2015 Summer Undergraduate REU Program
Penn State University
Evaluating vaccination strategies leading to herd immunity in models of disease dynamics with application to measles - John Fricks
Measles is a disease that is both highly communicable and highly responsive to immunization, with worldwide immunization efforts aiming to end measles in the not-too-distant future. An important aspect of this effort is the efficient distribution and administration of vaccines, especially in regions of the world that are difficult to access. In regions of high-vaccination rates, herd immunity is observed, where unvaccinated individuals do not contract the disease, since most everyone near them has been vaccinated and is therefore immune, though historical data concerning this shift is limited. The question then is whether we can observe the shift from no herd immunity to herd immunity and whether we can characterize the infection dynamics of a country or region that is undergoing such a shift. Using only enough vaccination to shift a region to such a herd immunity regime would represent an efficient use of the health resources available. Students will implement stochastic simulations of SIR-type and extensions providing practical epidemiology models. These will be used to study the shift from no herd immunity to herd immunity under various vaccination strategies. Students will also apply techniques of statistical inference to analyze output from stochastic simulations and relate them to real data.

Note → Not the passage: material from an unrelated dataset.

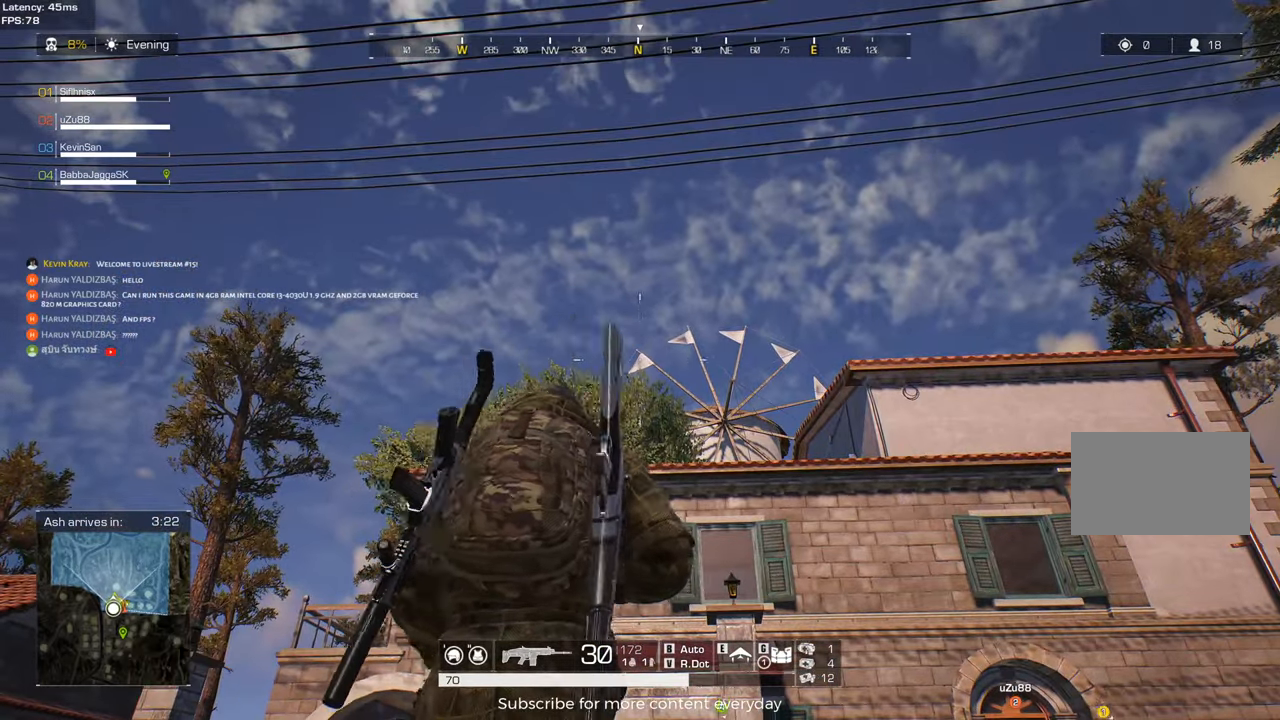
{"keys": ["d", "w"], "mouse": [], "events": [[33, "q", "down"], [167, "q", "up"], [267, "d", "down"], [500, "w", "down"]]}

Non-stationary models for estimating evolutionary relationships - Dennis Pearl
Stochastic models of molecular evolution used in calculating the likelihood of phylogenetic trees assume that the distribution of characters has reached an equilibrium state at a time prior to the root of the tree. However, when reconstructing a total “tree of life” from highly conserved sequences in all domains of life, recent evidence in several ancient enzymes shows that this “stationarity” assumption is often far from true. In particular, the distribution of amino acids is different - more heavily weighted toward those thought to be associated with a pre-biotic era - in highly conserved areas of the enzymes than in less conserved areas (Pollack et al., 2013). In this project students will develop and analyze a new test for the validity of the stationarity assumption in phylogenetics. They will also develop and apply a new model of molecular evolution that allows for the amino acid distribution to vary with the level of site conservation. Students will advance their knowledge of probability, statistical inference, and modeling of evolutionary processes, and will become skilled in programming using the R language.